==== Text for analysis
An Education Review Office report released on Tuesday warned that a third of the 200 schools it surveyed in 2013 were at risk of hiring or failing to detect staff members who could pose a danger to students.

The report is based on reviews of 200 schools early in 2013 and surveys of nearly 350 principals and board of trustees' chairpersons.

The ERO cautioned that some schools had still not acted to improve safety policies despite high-profile inquiries into sex offences by teacher James Parker and Henry Te Rito Miki, who pretended to be a qualified teacher.

Ced Simpson, chairman of the board of trustees at Wilford School in Lower Hutt, says schools should be informing parents about policies and systems they have in place to safeguard pupils.

"Because this is a particular issue of concern I suppose at the moment, it wouldn't do any harm for schools to reassure parents about the checks that they run."

One Auckland high school principal says many schools are reluctant to talk to parents about sexual predation because they're "gun-shy" about bad publicity.
========
==== Raw data
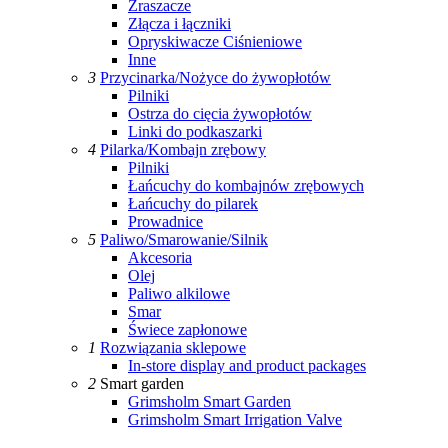
Zraszacze
Złącza i łączniki
Opryskiwacze Ciśnieniowe
Inne
3
Przycinarka/Nożyce do żywopłotów
Pilniki
Ostrza do cięcia żywopłotów
Linki do podkaszarki
4
Pilarka/Kombajn zrębowy
Pilniki
Łańcuchy do kombajnów zrębowych
Łańcuchy do pilarek
Prowadnice
5
Paliwo/Smarowanie/Silnik
Akcesoria
Olej
Paliwo alkilowe
Smar
Świece zapłonowe
1
Rozwiązania sklepowe
In-store display and product packages
2
Smart garden
Grimsholm Smart Garden
Grimsholm Smart Irrigation Valve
========
Using the information >>
#1 According to the text about school safety, how many principals and board of trustees' chairpersons were surveyed for the report?
#2 Set out the lines of the records as a numbered list, skipping blank lines. Leave the picture out of your answer.
The records have no connection to the text about school safety.

Per-task outputs >>
#1 Nearly 350 were surveyed.

#2
1. Zraszacze
2. Złącza i łączniki
3. Opryskiwacze Ciśnieniowe
4. Inne
5. 3
6. Przycinarka/Nożyce do żywopłotów
7. Pilniki
8. Ostrza do cięcia żywopłotów
9. Linki do podkaszarki
10. 4
11. Pilarka/Kombajn zrębowy
12. Pilniki
13. Łańcuchy do kombajnów zrębowych
14. Łańcuchy do pilarek
15. Prowadnice
16. 5
17. Paliwo/Smarowanie/Silnik
18. Akcesoria
19. Olej
20. Paliwo alkilowe
21. Smar
22. Świece zapłonowe
23. 1
24. Rozwiązania sklepowe
25. In-store display and product packages
26. 2
27. Smart garden
28. Grimsholm Smart Garden
29. Grimsholm Smart Irrigation Valve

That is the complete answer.